EXTRACTED ENTRIES:
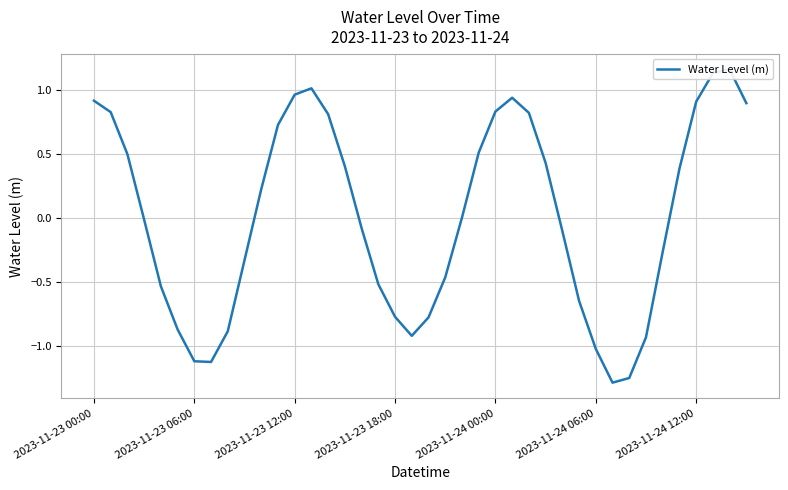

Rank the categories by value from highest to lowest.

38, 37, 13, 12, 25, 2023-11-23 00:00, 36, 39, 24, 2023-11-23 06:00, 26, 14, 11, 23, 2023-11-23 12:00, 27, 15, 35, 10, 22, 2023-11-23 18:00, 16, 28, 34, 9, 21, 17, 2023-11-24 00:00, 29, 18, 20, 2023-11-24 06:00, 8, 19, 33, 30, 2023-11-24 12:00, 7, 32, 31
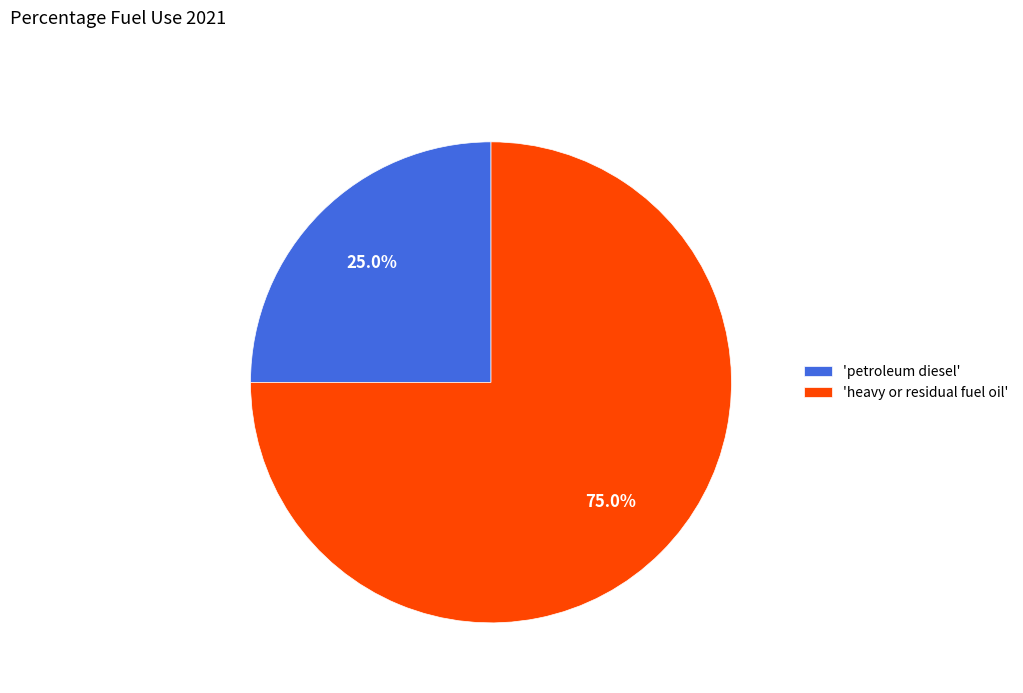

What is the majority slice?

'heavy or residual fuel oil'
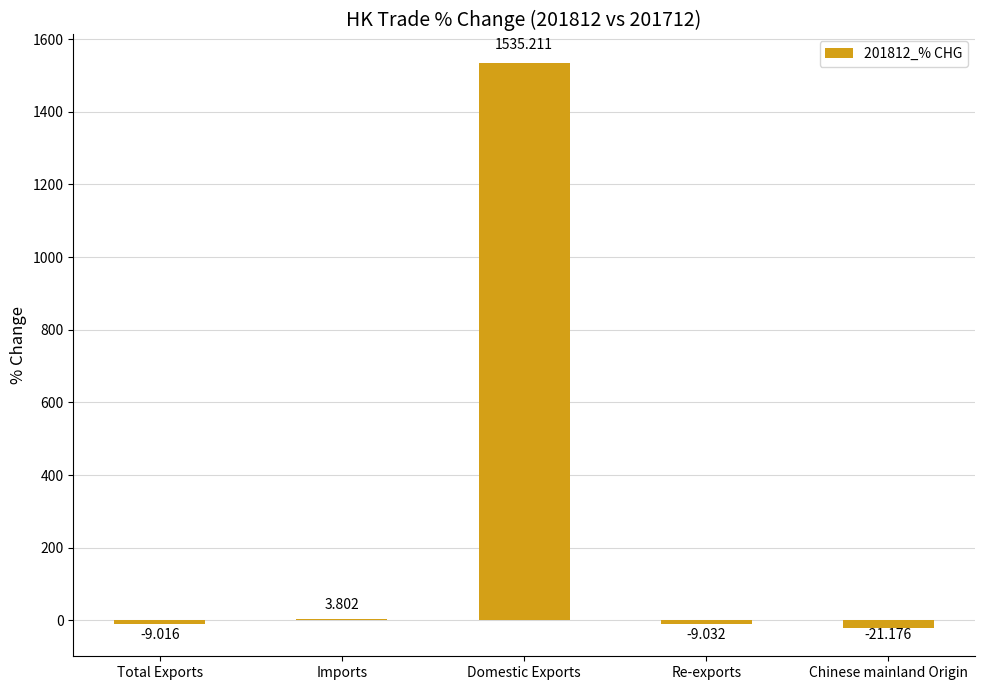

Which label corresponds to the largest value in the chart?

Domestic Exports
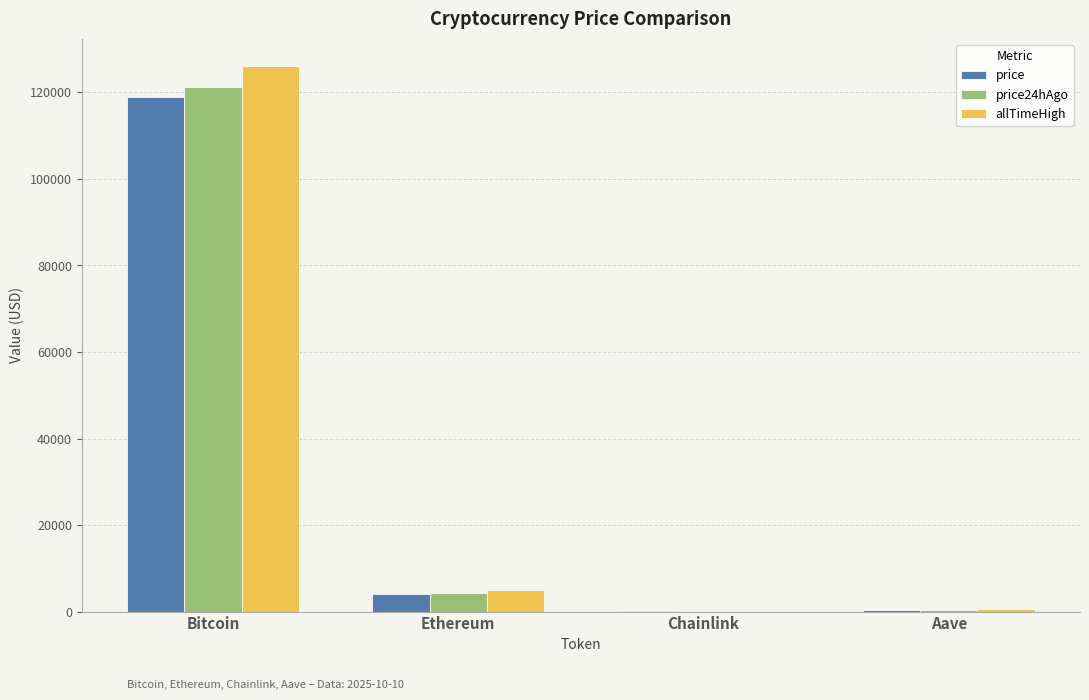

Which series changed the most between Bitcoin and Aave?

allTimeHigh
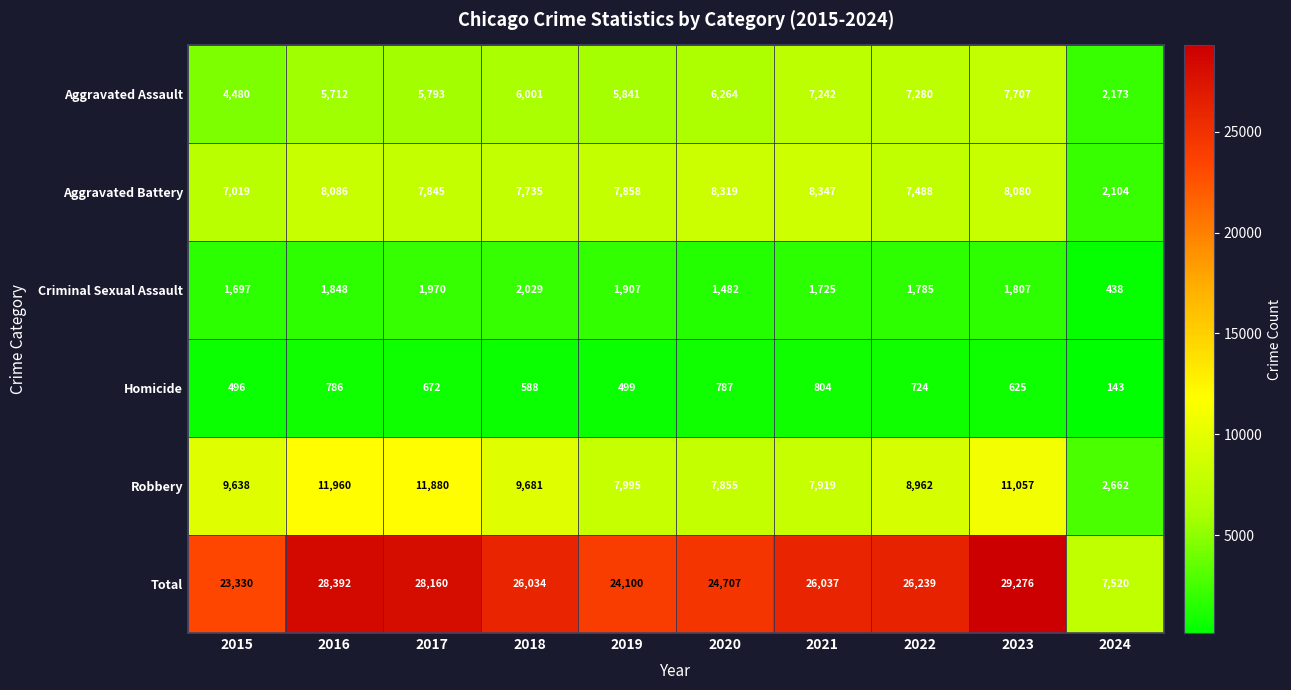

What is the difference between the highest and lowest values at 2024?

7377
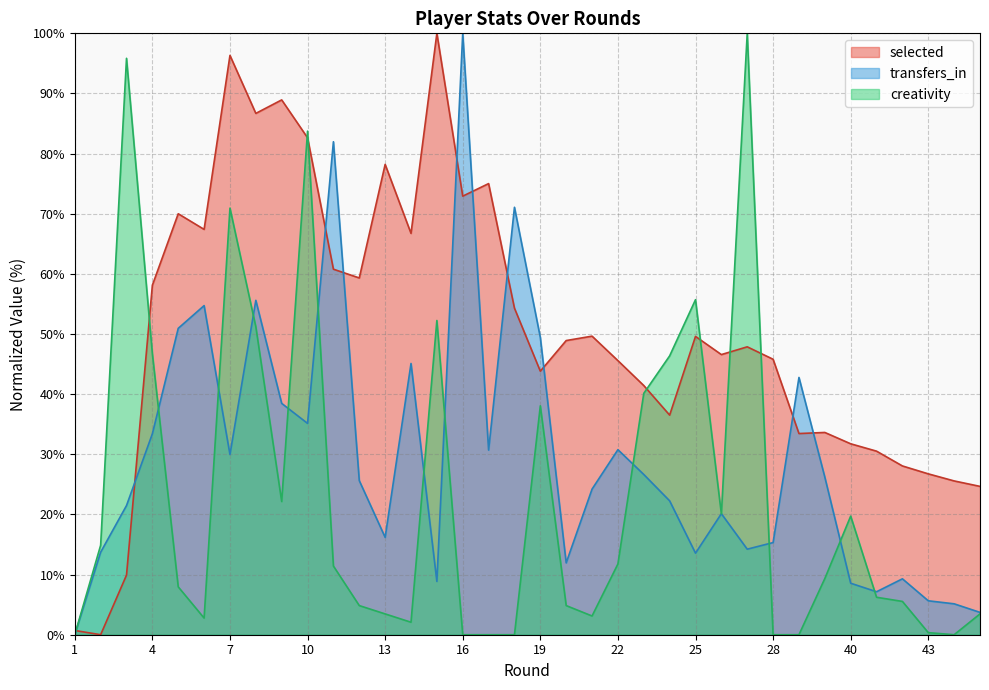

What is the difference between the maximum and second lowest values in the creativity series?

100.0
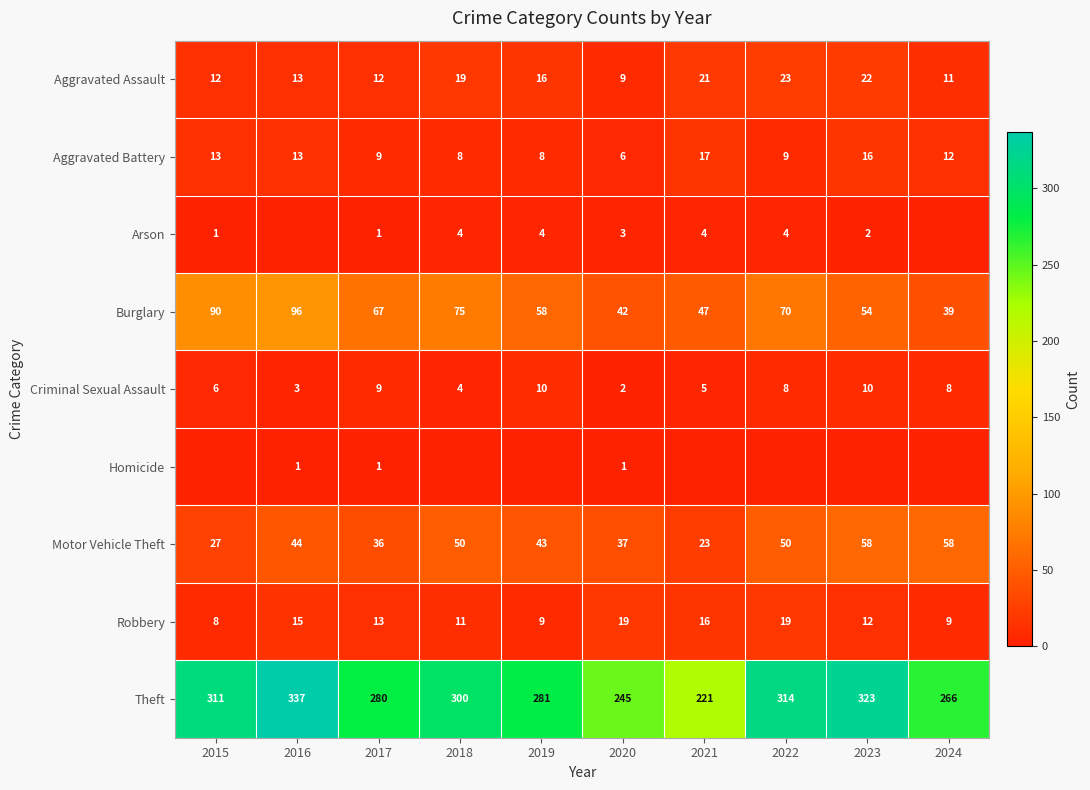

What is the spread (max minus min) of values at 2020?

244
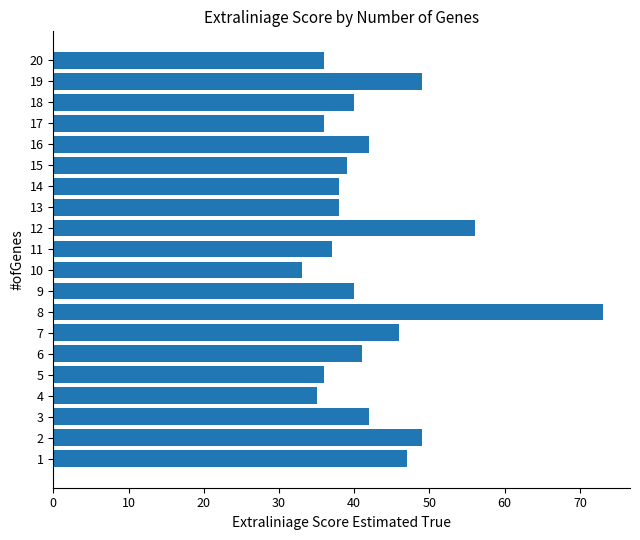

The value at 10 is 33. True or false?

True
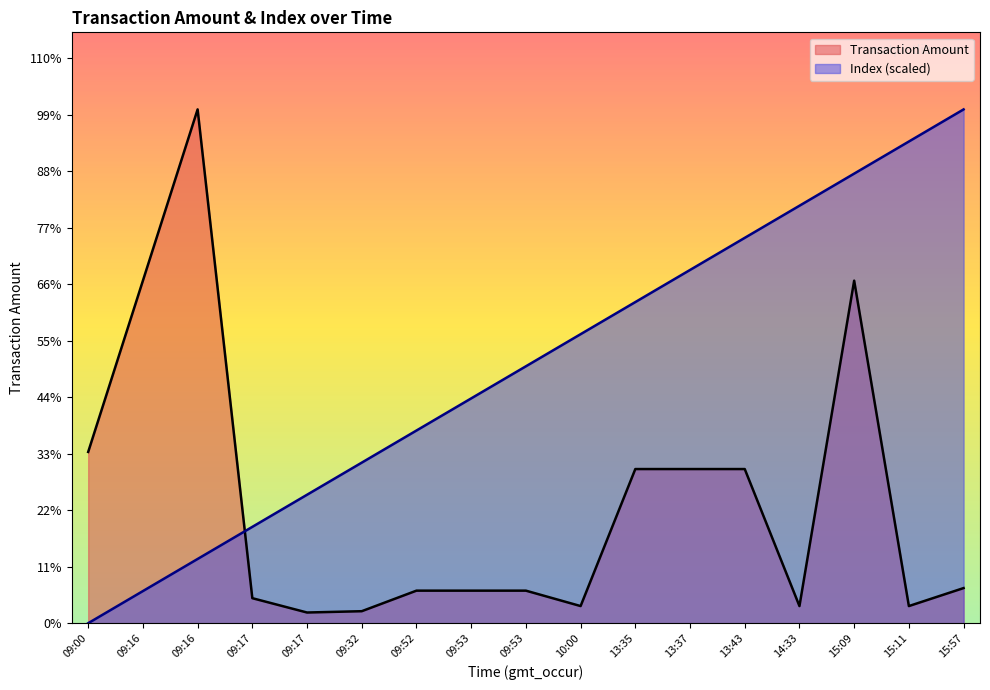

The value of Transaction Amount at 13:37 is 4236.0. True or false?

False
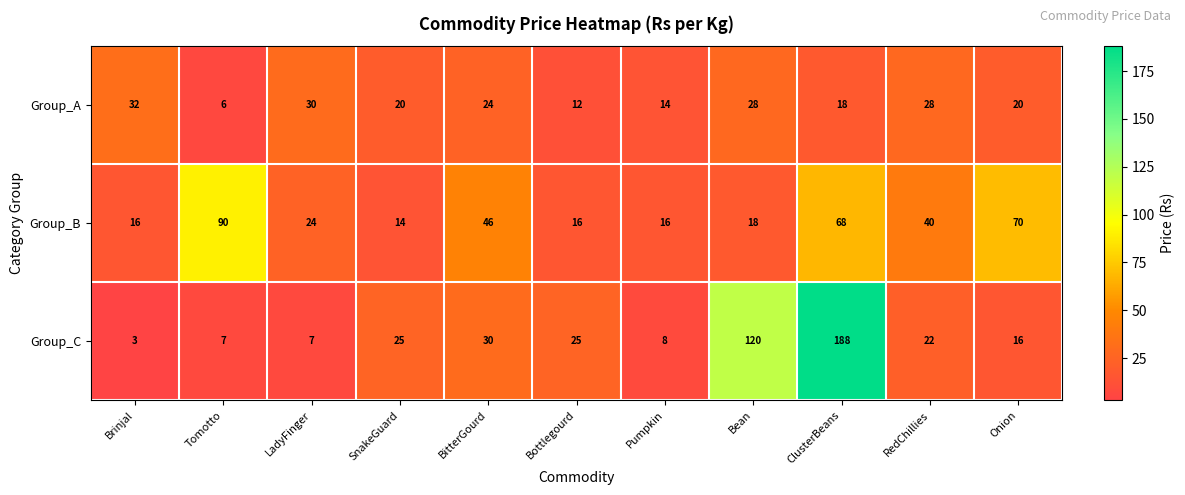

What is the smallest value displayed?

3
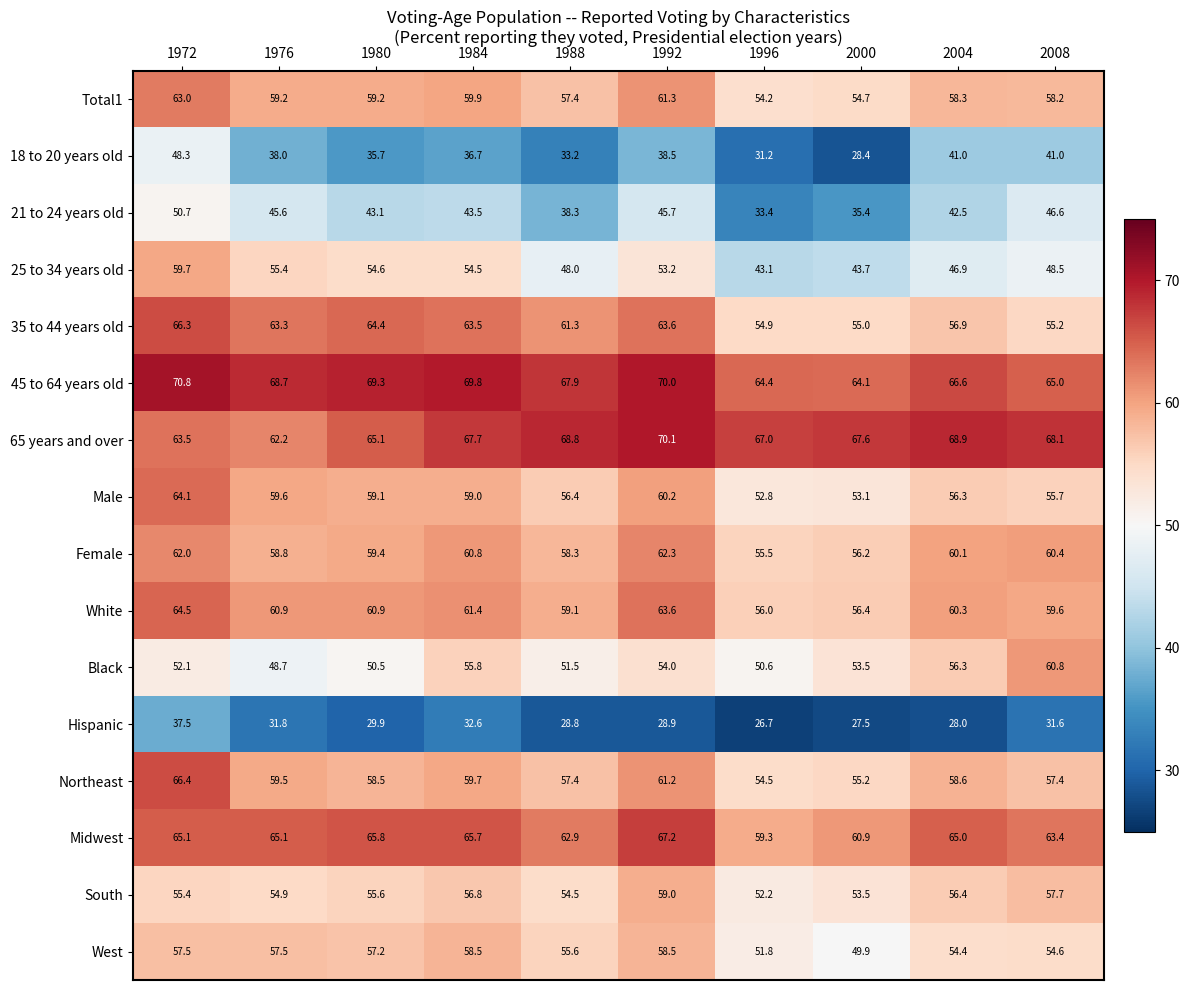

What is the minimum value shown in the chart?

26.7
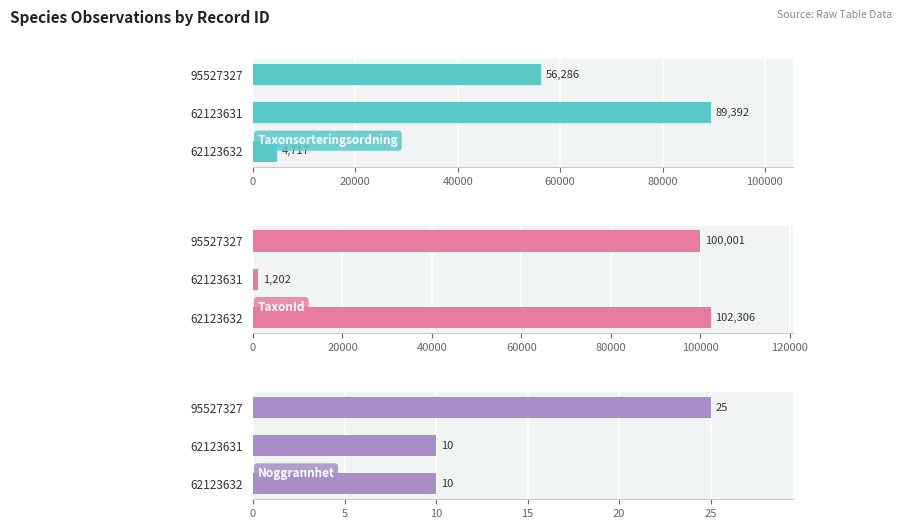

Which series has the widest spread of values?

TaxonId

PROMPT:
Copy out every entry above word for word, leaving out the pictures.

EXERCISE RESULT:
Rank the categories by value from highest to lowest.

38, 37, 13, 12, 25, 2023-11-23 00:00, 36, 39, 24, 2023-11-23 06:00, 26, 14, 11, 23, 2023-11-23 12:00, 27, 15, 35, 10, 22, 2023-11-23 18:00, 16, 28, 34, 9, 21, 17, 2023-11-24 00:00, 29, 18, 20, 2023-11-24 06:00, 8, 19, 33, 30, 2023-11-24 12:00, 7, 32, 31

What is the majority slice?

'heavy or residual fuel oil'

Which label corresponds to the largest value in the chart?

Domestic Exports

Which series changed the most between Bitcoin and Aave?

allTimeHigh

What is the difference between the highest and lowest values at 2024?

7377

What is the difference between the maximum and second lowest values in the creativity series?

100.0

What is the spread (max minus min) of values at 2020?

244

The value at 10 is 33. True or false?

True

The value of Transaction Amount at 13:37 is 4236.0. True or false?

False

What is the smallest value displayed?

3

What is the minimum value shown in the chart?

26.7

Which series has the widest spread of values?

TaxonId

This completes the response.